Work required:
Count the lines below that contain the string "está", treating uppercase and lowercase letters as different, and reply with the number alone.

Supplied data:

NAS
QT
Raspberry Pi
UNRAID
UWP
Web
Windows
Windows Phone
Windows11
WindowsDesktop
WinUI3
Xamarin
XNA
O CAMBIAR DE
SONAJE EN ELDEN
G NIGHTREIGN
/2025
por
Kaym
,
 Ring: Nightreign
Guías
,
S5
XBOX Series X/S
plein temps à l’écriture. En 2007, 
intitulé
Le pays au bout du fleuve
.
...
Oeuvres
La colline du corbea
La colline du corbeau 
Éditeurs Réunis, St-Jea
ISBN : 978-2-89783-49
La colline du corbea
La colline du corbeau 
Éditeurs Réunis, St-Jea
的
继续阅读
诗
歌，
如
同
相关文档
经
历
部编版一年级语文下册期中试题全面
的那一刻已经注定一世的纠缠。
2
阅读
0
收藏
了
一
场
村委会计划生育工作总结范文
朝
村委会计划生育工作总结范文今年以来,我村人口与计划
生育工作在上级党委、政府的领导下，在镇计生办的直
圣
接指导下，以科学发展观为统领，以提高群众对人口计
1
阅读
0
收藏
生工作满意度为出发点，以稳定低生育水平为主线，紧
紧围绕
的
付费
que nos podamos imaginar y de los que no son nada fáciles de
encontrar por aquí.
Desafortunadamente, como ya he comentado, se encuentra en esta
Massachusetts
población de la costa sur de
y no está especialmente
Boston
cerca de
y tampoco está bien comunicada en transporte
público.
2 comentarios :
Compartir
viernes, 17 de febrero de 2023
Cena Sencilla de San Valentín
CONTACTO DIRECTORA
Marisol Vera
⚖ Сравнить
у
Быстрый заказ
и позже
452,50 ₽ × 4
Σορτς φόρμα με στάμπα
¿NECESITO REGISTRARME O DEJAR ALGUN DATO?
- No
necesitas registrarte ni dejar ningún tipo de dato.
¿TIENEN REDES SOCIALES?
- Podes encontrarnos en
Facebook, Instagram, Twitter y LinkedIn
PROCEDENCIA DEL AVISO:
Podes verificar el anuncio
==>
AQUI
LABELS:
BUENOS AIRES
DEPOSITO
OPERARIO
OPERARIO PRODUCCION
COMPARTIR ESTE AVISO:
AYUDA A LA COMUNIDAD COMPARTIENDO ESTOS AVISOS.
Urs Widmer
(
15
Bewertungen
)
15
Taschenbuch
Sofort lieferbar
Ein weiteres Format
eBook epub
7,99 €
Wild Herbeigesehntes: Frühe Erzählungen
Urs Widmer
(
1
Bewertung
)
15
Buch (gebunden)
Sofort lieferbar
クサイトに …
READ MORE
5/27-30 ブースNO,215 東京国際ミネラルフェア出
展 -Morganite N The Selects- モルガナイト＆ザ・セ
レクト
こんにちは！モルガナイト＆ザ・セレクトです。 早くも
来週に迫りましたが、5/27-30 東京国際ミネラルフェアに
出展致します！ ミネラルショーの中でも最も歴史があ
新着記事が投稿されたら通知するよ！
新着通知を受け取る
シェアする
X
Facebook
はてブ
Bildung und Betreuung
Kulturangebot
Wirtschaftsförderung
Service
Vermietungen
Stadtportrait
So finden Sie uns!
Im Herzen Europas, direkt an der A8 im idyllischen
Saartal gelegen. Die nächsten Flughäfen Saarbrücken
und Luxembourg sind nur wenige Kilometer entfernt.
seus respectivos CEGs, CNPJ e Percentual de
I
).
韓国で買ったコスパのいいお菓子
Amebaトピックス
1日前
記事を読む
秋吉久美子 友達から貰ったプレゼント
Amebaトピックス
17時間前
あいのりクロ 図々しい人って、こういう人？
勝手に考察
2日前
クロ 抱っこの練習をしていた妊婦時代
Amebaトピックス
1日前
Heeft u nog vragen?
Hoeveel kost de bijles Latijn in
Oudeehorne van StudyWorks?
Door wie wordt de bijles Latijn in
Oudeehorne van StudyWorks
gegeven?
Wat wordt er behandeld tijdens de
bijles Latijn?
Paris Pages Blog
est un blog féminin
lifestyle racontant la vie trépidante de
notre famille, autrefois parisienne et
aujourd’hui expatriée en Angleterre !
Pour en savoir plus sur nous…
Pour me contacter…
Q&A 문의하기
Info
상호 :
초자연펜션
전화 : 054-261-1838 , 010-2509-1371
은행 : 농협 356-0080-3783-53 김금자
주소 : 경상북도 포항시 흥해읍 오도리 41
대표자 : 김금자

Solution:
2